While observing those martial arts students, I realized that they were focused on the opponent, on being able to defeat opponents and that reminded me of a conversation I had with Arthur Beverford over 30 years ago.

 

When I approached him to get a clue from him about anyone teaching yoga on or off base at Clark Air Base in the Philippines, he told me to wait until the class was over. I sat down and waited. When it was finished, he introduced himself as the disciple of Rishi Singh Gherwal and told me to meet him for half hour sessions of practice at the base gym on certain days.

 

This was arranged so that there would be the martial arts session and then there would be the yoga teaching. I was the only yoga student and sometimes his son(s) and wife would be there and they would also join in, even though they were not serious about yoga.

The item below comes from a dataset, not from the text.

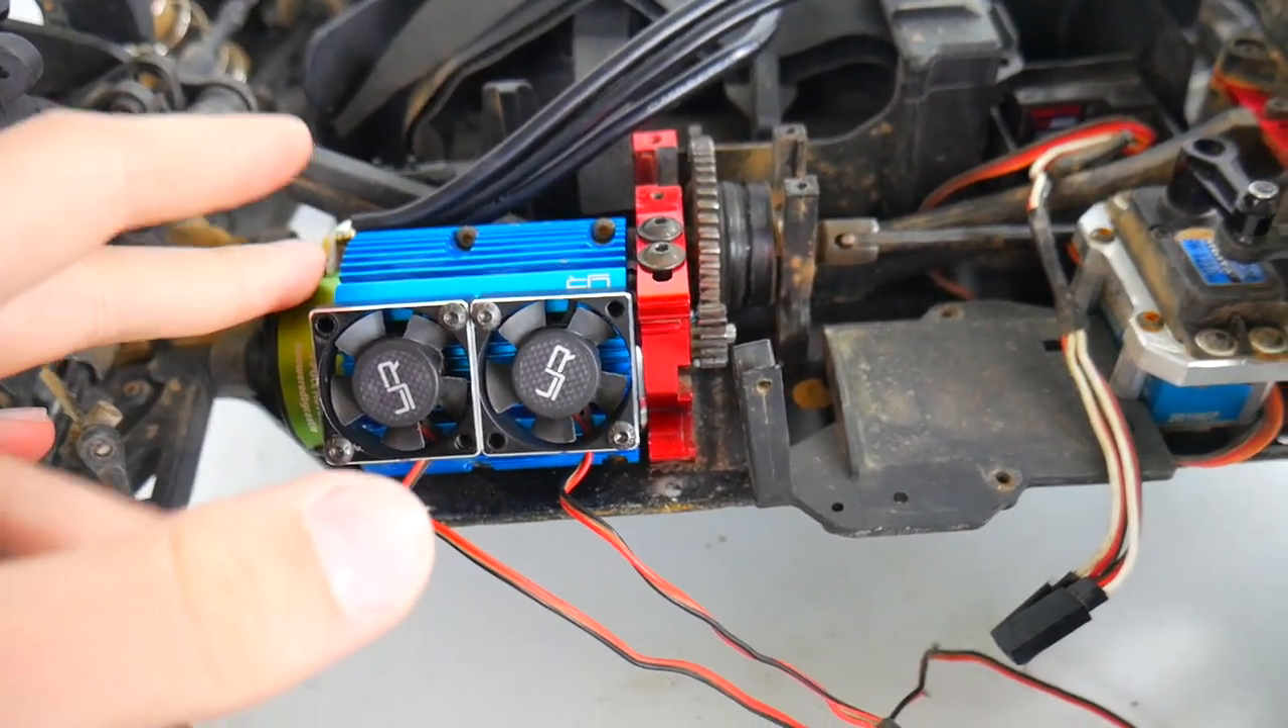All right guys so I have the motor sitting in the truck.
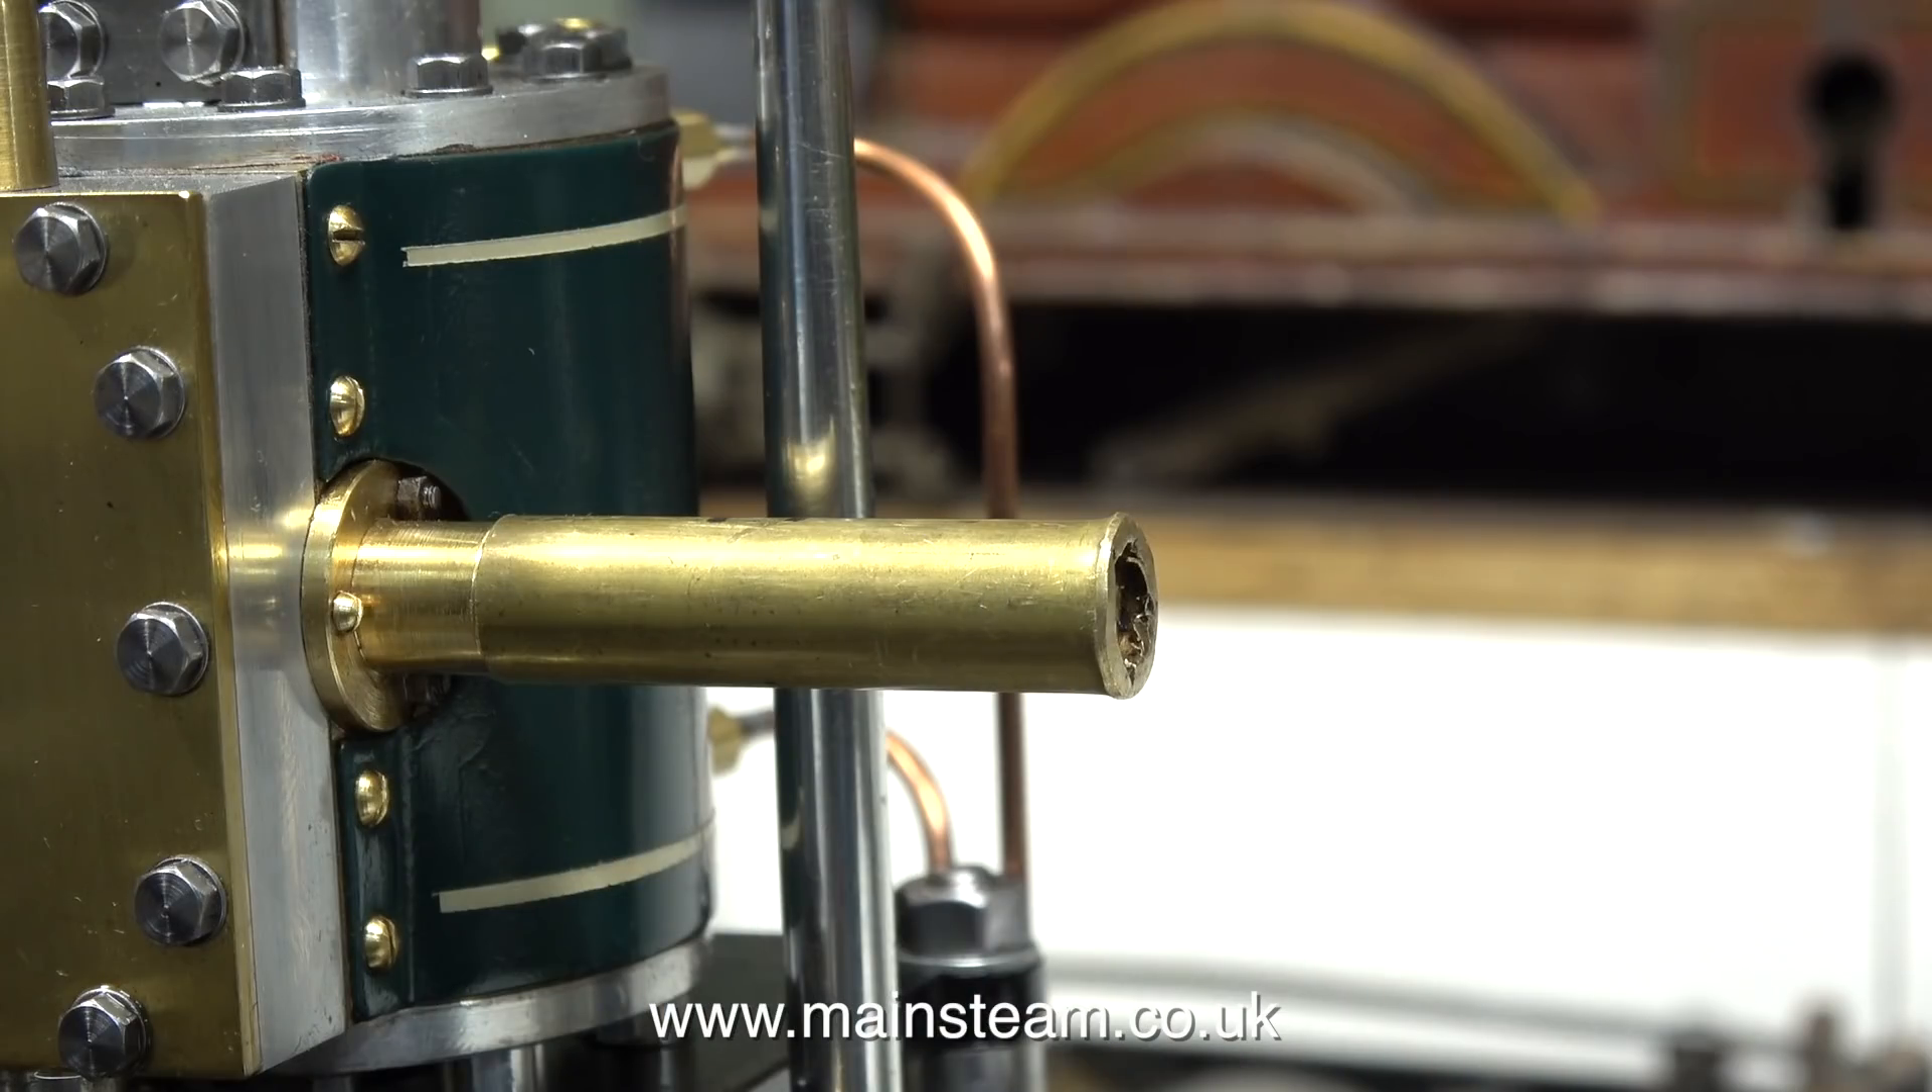And as you can see, the part now fits perfectly into the adapter on the engine.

After the asana postures, we would do a meditation which all of his family did observe.

 

Originally when Bodhi Dharma (the Buddhist Monk) went to China, there was martial arts training but soon after one had to sit to meditate. There is not much mention about asana postures training in that story.

 

Anyway after a few sessions, Arthur Beverford asked me to join the martial session also. I was disinclined to it but I took about 2 sessions and then copped out.

 

When Beverford came back to the US, I got in touch with him and went to his place. He was living then in near Ojai in Ventura County in California. There he had students and was giving lessons at a place in the small town nearby and at his home. His sons were all advanced black belts, even the one who were not even teenagers. About two weeks after I got to his place, I had an astral projection, where my astral body took information from the causal body from some past lives, and then it began to do all the martial arts forms with precision and rapidity.

 

I discussed this astral experience with Beverford once when he again suggested that I learn the art. He then said, “That is the thing, that the information has to be brought over physically again through practicing again.”

 

So it means that if one mastered something in the past, if one wants to demonstrate the proficiency in a new body one has to work at it. But for me, and this is something I did not tell Beverford, the proficiency in martial arts was accessed in the causal body and was cancelled out there, because it has absolutely no spiritual value. One does not make any spiritual progress by focusing on an opponent because in the spiritual world, there are no opponents. The only place where one can use such skills is in a world where one will find opponents and in such places, it has all value until the opponents find a means of transcending that skill, as happened in Japan when some samurai masters and their students were mowed down by gunfire and the Meiji period came to an abrupt end.

 

Bruce Lee, a martial arts champion and screen star was permanently neutralized by a gunshot as well.

 

Defense has all importance if one plans to keeping on taking birth in a world which is like this one but otherwise it has no value whatsoever. Ultimately one has to see that when all is said and done, advantage outside of one’s psyche is useless. We do need advantage but it is in reference to the psychic organs in the mind which make us into their slaves.

 

Kriya yoga is the martial arts practice within the psyche, going on between the core-self and the various perception equipments. Bodhi Dharma went to China to teach that because that is what Gautama Buddha mastered; but when Bodhi Dharma got to China, the people were not evolved enough to appreciate Buddha’s achievements outright, and therefore Bodhi Dharma had to go down to their level and teach them martial arts.

 

Those who became proficient reached the realization that it was a waste of time, and then they took a hard look at the achievements of Gautama Buddha and changed their attitude.

 

Buddha’s father was told by an astrologer that Buddha would be either a world conquering monarch or the most enlightened person who ever lived. Buddha’s father did everything possible to make his son become a monarch but the effort failed because Buddha noticed that the real problem in life was an introspective one.

 

So his martial arts practice was between himself and whatever it was in his psyche which chased after impermanent things.